▶ [WORK ITEM]: Beneath this line is the data. Output exactly the lines from the line with "framed print: none [185,229,223,269]" to the line with "wall art: none", both ends included, and nothing more.

[Bounding box coordinates]
=-=-=
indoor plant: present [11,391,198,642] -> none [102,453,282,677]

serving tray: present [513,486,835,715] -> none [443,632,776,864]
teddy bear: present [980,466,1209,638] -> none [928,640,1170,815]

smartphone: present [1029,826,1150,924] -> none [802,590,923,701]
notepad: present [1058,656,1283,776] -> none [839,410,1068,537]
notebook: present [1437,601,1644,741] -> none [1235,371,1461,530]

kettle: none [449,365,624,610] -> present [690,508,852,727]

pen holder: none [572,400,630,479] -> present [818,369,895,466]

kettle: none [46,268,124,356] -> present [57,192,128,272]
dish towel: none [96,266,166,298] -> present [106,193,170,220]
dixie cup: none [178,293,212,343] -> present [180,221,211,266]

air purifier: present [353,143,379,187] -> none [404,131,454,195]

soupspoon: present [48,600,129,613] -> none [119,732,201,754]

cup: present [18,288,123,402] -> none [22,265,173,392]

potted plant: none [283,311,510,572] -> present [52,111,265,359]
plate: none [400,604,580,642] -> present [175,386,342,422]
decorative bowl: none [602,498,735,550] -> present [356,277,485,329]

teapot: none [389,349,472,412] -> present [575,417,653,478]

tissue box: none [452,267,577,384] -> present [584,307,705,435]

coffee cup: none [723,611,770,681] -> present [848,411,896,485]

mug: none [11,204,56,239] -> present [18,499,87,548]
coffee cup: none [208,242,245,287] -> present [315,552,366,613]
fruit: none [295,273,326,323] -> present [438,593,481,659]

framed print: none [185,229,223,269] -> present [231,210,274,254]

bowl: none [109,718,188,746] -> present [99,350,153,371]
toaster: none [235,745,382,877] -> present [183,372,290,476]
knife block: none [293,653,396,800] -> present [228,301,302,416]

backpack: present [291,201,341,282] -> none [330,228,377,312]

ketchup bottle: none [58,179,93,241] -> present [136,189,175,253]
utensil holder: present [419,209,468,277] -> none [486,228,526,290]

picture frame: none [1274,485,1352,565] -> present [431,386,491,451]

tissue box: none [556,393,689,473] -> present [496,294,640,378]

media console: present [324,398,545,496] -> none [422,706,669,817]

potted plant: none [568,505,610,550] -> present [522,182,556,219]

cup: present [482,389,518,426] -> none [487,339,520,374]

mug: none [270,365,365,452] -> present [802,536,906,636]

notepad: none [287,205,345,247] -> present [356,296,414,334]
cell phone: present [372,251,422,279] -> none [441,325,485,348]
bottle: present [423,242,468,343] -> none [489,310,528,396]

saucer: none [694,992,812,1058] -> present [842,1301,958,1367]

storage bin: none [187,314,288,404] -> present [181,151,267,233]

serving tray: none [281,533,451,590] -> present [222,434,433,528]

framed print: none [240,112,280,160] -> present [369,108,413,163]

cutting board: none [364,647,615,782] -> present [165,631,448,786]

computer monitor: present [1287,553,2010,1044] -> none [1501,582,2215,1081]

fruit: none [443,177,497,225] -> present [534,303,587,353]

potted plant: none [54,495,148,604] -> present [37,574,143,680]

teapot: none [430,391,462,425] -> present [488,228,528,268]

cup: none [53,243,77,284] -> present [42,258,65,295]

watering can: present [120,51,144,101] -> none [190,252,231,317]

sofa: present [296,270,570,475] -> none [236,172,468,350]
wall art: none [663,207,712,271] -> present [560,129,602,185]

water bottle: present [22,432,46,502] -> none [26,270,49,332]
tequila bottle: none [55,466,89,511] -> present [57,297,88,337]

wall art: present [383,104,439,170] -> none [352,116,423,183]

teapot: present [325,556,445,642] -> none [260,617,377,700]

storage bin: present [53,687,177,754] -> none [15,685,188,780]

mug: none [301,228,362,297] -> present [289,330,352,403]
=-=-=
▶ [TASK ANSWER]:
framed print: none [185,229,223,269] -> present [231,210,274,254]

bowl: none [109,718,188,746] -> present [99,350,153,371]
toaster: none [235,745,382,877] -> present [183,372,290,476]
knife block: none [293,653,396,800] -> present [228,301,302,416]

backpack: present [291,201,341,282] -> none [330,228,377,312]

ketchup bottle: none [58,179,93,241] -> present [136,189,175,253]
utensil holder: present [419,209,468,277] -> none [486,228,526,290]

picture frame: none [1274,485,1352,565] -> present [431,386,491,451]

tissue box: none [556,393,689,473] -> present [496,294,640,378]

media console: present [324,398,545,496] -> none [422,706,669,817]

potted plant: none [568,505,610,550] -> present [522,182,556,219]

cup: present [482,389,518,426] -> none [487,339,520,374]

mug: none [270,365,365,452] -> present [802,536,906,636]

notepad: none [287,205,345,247] -> present [356,296,414,334]
cell phone: present [372,251,422,279] -> none [441,325,485,348]
bottle: present [423,242,468,343] -> none [489,310,528,396]

saucer: none [694,992,812,1058] -> present [842,1301,958,1367]

storage bin: none [187,314,288,404] -> present [181,151,267,233]

serving tray: none [281,533,451,590] -> present [222,434,433,528]

framed print: none [240,112,280,160] -> present [369,108,413,163]

cutting board: none [364,647,615,782] -> present [165,631,448,786]

computer monitor: present [1287,553,2010,1044] -> none [1501,582,2215,1081]

fruit: none [443,177,497,225] -> present [534,303,587,353]

potted plant: none [54,495,148,604] -> present [37,574,143,680]

teapot: none [430,391,462,425] -> present [488,228,528,268]

cup: none [53,243,77,284] -> present [42,258,65,295]

watering can: present [120,51,144,101] -> none [190,252,231,317]

sofa: present [296,270,570,475] -> none [236,172,468,350]
wall art: none [663,207,712,271] -> present [560,129,602,185]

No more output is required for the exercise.